La Boston Tea Party, ou les prémices d'une Révolution

Nous en avions déjà parlé brièvement dans notre billet relatant la véritable histoire du thé, la Boston Tea Party est un évènement de l’histoire de la Révolution américaine considéré par certains comme l’un des déclencheurs de la Guerre d’Indépendance. D’une certaine manière, ce peut aussi être considéré comme l’un des accélérateurs du déclenchement des Guerres de l’Opium. Il s’agit d’une révolte politique ayant eu lieu en 1773 à Boston, la capitale de la province de la baie du Massachusetts, contre le Parlement britannique.

Voyons plus en détail ce qui s’est exactement passé !

Suite à la promulgation du Stamp Act (loi sur le droit de timbre) en 1765 et les Townshend Acts (dont l’objectif était de gagner 40 000 livres chaque année pour financer l’administration coloniale) en 1767, l’Empire Britannique pouvait sans vergogne taxer ses treize colonies américaines. Evidemment, cet état de faits était particulièrement mal perçu par les colonies en question. Ceci était d’autant plus vrai qu’elles n’étaient pas représentées au Parlement de Westminster, bien qu’un principe voulait qu’un territoire qui n’y soit pas représenté ne pouvait être taxé.
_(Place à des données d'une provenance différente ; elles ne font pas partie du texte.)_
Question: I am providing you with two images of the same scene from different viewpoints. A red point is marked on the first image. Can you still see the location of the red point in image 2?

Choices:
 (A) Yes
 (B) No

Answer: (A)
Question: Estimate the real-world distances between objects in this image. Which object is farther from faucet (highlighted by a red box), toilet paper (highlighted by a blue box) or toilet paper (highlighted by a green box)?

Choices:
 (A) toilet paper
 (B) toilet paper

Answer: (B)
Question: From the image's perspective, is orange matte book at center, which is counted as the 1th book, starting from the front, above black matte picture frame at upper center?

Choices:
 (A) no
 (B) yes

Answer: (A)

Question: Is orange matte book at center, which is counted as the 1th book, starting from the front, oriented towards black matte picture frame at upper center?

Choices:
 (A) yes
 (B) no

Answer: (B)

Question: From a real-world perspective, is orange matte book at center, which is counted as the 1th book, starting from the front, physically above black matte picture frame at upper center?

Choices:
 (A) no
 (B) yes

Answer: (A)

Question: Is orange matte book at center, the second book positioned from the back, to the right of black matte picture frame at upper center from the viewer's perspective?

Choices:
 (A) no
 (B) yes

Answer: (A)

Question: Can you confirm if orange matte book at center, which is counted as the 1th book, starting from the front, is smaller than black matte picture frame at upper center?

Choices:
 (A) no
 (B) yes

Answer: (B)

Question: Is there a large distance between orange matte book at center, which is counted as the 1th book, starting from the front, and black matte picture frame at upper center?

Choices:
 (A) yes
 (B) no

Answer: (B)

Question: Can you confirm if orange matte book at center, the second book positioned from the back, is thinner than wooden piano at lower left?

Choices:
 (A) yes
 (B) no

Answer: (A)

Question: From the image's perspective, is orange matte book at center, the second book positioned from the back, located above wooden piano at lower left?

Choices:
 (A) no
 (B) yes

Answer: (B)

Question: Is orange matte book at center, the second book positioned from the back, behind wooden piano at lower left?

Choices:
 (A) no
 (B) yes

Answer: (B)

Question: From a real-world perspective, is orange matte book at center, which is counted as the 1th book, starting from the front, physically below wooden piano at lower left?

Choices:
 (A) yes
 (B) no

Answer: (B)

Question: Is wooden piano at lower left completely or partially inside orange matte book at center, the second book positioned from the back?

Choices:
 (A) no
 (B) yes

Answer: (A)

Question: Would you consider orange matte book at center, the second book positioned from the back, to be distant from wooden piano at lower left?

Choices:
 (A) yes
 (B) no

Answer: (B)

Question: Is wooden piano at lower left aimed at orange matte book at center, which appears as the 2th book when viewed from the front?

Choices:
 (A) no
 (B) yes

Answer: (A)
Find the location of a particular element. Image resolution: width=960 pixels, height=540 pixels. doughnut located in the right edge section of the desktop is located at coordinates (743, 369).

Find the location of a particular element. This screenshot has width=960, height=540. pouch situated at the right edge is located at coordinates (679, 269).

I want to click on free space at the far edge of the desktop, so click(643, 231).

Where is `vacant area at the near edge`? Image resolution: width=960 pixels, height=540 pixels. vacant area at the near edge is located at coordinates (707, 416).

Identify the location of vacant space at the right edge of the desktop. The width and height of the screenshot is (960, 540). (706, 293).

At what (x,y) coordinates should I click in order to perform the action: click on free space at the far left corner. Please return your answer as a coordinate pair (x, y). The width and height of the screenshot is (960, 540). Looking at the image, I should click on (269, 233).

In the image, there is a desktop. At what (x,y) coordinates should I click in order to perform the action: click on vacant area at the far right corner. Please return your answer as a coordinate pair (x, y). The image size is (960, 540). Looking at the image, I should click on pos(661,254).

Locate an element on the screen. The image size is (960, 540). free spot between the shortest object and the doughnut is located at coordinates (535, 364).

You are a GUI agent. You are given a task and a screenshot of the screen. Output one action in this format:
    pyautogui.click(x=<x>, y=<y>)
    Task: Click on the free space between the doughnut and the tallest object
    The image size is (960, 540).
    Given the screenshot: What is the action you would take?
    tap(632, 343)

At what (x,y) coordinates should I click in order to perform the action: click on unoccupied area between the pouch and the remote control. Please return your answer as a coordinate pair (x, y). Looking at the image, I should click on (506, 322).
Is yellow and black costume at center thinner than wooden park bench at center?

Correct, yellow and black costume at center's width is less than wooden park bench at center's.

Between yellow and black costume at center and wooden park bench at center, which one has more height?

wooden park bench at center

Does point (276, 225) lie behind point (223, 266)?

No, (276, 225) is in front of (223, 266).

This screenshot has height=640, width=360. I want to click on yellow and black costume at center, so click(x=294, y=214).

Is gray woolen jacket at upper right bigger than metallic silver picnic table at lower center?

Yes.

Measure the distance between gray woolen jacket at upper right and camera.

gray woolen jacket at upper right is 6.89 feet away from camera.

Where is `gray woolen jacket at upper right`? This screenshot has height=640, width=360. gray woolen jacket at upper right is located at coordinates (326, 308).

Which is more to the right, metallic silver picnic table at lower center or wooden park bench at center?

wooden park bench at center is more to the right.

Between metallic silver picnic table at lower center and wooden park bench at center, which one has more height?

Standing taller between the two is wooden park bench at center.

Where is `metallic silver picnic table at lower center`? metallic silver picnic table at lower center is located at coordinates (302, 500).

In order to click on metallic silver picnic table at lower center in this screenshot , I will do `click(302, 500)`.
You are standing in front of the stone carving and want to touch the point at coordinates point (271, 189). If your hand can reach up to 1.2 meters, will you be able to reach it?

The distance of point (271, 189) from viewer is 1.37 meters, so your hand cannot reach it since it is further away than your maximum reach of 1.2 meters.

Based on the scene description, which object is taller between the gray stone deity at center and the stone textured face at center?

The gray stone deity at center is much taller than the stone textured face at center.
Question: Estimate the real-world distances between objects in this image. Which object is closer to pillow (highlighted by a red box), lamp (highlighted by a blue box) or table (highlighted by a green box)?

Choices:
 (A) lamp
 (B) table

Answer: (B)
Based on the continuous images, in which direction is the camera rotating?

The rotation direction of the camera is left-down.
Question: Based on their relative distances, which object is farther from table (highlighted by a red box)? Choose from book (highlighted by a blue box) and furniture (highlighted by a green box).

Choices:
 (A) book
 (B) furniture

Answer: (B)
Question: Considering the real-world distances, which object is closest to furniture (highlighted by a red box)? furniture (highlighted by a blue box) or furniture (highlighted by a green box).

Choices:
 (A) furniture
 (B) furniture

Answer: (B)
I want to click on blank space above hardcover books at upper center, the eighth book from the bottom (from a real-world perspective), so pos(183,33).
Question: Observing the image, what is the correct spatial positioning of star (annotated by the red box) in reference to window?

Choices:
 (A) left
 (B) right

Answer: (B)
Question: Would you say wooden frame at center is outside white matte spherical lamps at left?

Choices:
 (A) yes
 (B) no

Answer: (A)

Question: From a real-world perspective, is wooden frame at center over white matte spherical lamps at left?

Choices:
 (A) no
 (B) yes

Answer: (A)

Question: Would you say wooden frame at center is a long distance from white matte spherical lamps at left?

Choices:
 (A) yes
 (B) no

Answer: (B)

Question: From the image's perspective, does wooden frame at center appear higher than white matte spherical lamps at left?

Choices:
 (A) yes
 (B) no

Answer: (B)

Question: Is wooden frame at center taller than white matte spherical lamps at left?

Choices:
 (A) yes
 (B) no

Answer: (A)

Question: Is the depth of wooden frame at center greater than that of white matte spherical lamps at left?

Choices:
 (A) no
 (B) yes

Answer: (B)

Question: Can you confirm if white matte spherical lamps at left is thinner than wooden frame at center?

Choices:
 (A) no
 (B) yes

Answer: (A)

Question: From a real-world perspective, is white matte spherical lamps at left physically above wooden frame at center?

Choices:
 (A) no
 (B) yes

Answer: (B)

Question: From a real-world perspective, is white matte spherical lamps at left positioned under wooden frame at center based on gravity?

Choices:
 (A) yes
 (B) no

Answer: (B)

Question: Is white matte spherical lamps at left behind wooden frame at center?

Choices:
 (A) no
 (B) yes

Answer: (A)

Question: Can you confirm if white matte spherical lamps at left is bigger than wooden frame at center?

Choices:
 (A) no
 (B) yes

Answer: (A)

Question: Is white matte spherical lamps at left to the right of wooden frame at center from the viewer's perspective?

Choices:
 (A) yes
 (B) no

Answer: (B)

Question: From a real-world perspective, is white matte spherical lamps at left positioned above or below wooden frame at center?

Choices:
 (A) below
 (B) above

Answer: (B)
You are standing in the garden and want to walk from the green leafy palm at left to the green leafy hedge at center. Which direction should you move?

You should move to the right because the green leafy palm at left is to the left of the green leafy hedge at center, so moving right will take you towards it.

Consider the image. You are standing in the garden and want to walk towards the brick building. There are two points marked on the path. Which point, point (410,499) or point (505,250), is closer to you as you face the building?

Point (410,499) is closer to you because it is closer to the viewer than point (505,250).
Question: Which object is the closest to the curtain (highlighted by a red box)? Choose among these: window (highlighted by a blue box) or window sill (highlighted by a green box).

Un certain nombre de contestataires comptait bien faire appliquer ce principe, d’autant qu’en raison des problèmes de trésorerie grandissant de l’Empire Britannique, le Roi George III décida d’augmenter fortement les taxes. Le thé, l’un des produits dont la taxe était la plus exorbitante, était devenu un point de discorde symbolique entre la métropole et ses colonies.

John Hancock
John Malcolm passé au goudron et aux plumes quatre semaines après la Boston Tea Party

L’un de ces contestataires, John Hancock, organisa donc face à l’augmentation de ces taxes un boycott du thé de Chine vendu par la Compagnie anglaise des Indes Orientales. Les ventes passèrent alors de 145 000 kg à 240 kg. Liberty, la corvette de Hancock, fut saisie en 1768. Il fut accusé de contrebande, défendu par John Adams (qui sera plus tard le 2ème Président des Etats Unis), et l’affaire fut classée sans suite. Mais l’Empire avait pu démontrer sa poigne…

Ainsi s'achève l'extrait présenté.